Con un post su Twitter in risposta a un’analisi dell’autore di National Populism, Matt Goodwin, Frost ha infatti dichiarato: “Quello che è successo a Macron succede quando i politici mainstream e le strutture dell’Ue vogliono togliere la politica dalla politica, eliminare il dibattito e la scelta alle elezioni. Alla fine gli elettori si spostano dove questa scelta viene data”.

Il “grillismo” delle élite

Anche così si spiega l’inquietante successo ottenuto da Mélenchon e da Le Pen domenica: alla formazione centrista di Macron, una maionese impazzita di tecno-dirigismo franco-europeista e a-partitico, esaltata dai concetti di competenza, di superiorità sociale e intellettuale sugli avversari, sono mancati un cuore e un messaggio politico in grado di portare Ensamble alla maggioranza dei seggi.

Il fenomeno non è nuovo, e ha anche una lunga casistica nel nostro Paese. Di fronte a un quadro politico e partitico instabile, viene creato un movimento nuovo con la finzione che nasca quasi dal nulla per convincere gli elettori a recarsi alle urne e votare per un brand che fino a poco tempo prima non era presente sul mercato elettorale.

L’operazione che lanciò Macron nel 2016, in fondo, non è nient’altro che un Movimento 5 Stelle del settimo e dell’ottavo arrondissement parigino, un “grillismo delle élite” creato per fare fronte all’avanzata della sinistra e della destra radicali, e all’arretramento degli storici partiti della Quinta Repubblica, i gollisti e i socialisti.

Ecco perché in questi anni Macron ha oscillato tra politiche che strizzavano l’occhio alla sinistra e altre law and order – anzi, sarebbe meglio definirle law and disorder – che avevano lo scopo di attrarre a se le esigenze degli elettori di destra.

Un partito senz’anima

Ne è uscito un partito senz’anima, che ha cercato di accaparrarsi i migliori professionisti e tecnici sulla piazza in Francia, coltivare i rapporti – quasi incestuosi – tra alti mandarini e cabinets d’affaires parigini (da cui proviene lo stesso Macron) e poco altro.
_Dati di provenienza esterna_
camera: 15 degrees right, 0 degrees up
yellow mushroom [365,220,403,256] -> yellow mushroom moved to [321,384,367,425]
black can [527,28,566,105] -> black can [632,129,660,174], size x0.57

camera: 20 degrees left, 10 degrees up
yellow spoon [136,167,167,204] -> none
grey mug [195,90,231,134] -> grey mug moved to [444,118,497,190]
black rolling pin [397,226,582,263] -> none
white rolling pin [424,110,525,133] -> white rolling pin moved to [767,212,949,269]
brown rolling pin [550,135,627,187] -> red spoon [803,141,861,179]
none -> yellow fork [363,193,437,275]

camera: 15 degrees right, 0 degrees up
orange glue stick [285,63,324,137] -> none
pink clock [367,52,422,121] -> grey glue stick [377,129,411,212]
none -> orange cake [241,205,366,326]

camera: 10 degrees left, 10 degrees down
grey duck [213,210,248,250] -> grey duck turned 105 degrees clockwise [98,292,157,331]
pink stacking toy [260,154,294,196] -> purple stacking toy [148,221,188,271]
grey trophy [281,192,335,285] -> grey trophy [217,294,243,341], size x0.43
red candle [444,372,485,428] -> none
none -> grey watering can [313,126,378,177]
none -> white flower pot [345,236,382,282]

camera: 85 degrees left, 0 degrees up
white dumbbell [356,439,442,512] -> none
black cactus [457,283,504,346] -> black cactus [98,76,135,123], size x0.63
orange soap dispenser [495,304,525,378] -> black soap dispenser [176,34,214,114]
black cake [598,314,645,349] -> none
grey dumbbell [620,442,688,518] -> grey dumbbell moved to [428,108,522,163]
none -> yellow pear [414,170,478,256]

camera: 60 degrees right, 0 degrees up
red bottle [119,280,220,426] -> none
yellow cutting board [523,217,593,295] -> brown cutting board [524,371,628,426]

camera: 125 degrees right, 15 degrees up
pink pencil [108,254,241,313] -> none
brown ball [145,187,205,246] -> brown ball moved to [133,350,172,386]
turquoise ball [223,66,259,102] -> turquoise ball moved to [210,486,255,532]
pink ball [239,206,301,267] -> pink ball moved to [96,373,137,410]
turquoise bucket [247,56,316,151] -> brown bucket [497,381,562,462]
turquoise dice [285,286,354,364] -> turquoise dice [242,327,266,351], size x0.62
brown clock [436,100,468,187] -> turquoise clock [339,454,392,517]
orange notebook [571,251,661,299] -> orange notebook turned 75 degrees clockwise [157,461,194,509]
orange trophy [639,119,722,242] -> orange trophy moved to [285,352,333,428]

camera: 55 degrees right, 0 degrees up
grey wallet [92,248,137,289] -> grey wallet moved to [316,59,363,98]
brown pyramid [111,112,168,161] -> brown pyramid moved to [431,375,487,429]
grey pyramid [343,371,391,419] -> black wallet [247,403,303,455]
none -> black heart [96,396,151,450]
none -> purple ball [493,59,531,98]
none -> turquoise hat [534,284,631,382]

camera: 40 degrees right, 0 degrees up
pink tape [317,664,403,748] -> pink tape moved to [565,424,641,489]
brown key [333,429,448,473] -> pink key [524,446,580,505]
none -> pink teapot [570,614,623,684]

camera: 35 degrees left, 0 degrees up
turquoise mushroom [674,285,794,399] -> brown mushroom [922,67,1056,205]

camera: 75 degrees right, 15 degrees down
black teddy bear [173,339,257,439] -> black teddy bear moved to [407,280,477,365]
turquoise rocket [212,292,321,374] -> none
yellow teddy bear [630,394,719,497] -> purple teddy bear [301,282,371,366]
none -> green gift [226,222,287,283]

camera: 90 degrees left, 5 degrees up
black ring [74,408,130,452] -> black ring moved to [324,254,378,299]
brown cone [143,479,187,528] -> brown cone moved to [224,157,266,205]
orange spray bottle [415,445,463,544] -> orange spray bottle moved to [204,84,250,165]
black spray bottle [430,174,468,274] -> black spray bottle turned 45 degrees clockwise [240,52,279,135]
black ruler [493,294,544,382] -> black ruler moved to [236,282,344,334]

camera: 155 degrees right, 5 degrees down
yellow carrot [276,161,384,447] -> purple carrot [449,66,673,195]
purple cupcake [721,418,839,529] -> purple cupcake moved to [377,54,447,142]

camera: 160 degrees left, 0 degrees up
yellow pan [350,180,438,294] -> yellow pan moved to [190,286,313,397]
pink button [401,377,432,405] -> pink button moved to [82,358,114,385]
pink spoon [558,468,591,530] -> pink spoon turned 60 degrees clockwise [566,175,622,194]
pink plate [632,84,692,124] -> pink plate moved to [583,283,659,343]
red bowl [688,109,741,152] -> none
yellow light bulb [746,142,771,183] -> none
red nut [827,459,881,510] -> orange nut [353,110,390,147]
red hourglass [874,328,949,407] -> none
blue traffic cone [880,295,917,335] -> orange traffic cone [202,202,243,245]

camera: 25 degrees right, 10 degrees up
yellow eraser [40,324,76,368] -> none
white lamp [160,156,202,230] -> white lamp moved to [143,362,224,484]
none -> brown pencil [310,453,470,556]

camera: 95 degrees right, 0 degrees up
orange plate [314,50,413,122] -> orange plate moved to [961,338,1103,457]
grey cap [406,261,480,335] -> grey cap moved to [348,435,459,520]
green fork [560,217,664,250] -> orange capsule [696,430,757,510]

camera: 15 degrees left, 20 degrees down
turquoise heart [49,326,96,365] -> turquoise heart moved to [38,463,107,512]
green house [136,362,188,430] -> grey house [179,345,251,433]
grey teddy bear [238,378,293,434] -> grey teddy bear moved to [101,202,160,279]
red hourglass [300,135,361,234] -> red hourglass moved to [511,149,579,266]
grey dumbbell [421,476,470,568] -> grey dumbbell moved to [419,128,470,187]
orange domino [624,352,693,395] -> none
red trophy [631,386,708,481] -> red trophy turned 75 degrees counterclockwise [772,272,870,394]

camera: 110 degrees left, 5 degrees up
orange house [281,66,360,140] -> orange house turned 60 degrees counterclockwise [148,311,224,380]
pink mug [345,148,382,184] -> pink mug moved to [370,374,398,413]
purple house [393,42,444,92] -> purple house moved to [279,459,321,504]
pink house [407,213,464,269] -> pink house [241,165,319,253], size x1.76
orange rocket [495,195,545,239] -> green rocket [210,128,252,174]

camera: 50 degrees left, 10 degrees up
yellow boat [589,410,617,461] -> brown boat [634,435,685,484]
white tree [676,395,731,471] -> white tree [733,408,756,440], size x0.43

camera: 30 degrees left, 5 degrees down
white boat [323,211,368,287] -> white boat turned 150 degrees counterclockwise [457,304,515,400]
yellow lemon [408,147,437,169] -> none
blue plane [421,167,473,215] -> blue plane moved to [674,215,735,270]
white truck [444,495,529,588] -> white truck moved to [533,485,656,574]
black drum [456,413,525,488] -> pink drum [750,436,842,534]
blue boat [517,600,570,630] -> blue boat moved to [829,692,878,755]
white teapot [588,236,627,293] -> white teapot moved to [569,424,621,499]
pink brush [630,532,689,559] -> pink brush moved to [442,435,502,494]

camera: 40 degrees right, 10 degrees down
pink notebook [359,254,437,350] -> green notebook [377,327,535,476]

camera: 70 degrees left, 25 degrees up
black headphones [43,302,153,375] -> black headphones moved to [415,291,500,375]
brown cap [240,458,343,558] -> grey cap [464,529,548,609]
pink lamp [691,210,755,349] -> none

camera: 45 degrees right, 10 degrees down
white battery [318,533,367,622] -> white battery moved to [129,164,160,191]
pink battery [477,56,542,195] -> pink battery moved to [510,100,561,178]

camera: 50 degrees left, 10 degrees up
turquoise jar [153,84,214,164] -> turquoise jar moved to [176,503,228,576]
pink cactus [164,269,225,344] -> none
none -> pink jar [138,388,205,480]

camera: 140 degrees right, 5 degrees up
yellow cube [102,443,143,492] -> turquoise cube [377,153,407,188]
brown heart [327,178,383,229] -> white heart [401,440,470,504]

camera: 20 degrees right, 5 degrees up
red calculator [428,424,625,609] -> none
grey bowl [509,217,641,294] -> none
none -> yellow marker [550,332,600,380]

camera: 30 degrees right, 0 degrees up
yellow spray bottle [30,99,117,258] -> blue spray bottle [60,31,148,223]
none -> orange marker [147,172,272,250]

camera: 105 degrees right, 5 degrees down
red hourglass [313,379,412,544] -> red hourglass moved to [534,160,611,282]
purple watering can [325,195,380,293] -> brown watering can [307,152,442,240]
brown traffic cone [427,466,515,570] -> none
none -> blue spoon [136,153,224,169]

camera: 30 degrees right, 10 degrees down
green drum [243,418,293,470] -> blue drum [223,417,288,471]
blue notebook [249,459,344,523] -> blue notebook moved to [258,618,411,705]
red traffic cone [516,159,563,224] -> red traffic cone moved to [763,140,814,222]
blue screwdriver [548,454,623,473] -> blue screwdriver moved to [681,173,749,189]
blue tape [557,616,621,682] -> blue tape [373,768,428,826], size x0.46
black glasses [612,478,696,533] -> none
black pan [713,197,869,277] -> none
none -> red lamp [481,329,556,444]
La Francia profonda ha voltato le spalle a Macron, ma questa volta anche i grandi centri urbani lo hanno mollato per intraprendere la via del populismo radical-goscista di Mélenchon.

Più che soluzione, parte del problema

La soluzione al problema della “presa” dei partiti sulla società francese – problema che, con una architettura istituzionale diversa abbiamo, ahinoi, anche in Italia – non è stato En Marche. Macron ha solo buttato la palla in tribuna e guadagnato tempo.

Nel frattempo Marine Le Pen ha ottenuto il suo migliore risultato di sempre alle presidenziali e alle legislative, i socialisti sono stati drenati nel consenso e nella classe dirigente, e i gollisti potranno – se lo vorranno – solo recitare l’imbarazzante ruolo di stampella alla maggioranza parlamentare di Macron e dell’inquilina di Palazzo Matignon, Elizabeth Borne.

Anche in Francia si sono mostrati, dunque, tutti i limiti di una politica costruita in vitro, fondata sullo slacktivism degli utenti dei social media, incapace di creare forti legami con una società sempre più priva di punti di riferimento tra i corpi intermedi, tradizionale punto di appoggio delle persone e dei partiti.

Questo al netto di un sistema semi-presidenziale che elegge un monarca repubblicano e restringe di molto il ruolo del Parlamento e dei partiti. Invece di essere la soluzione al problema, l’ultimo, ambiziosissimo inquilino dell’Eliseo ne è stato, però, parte integrante.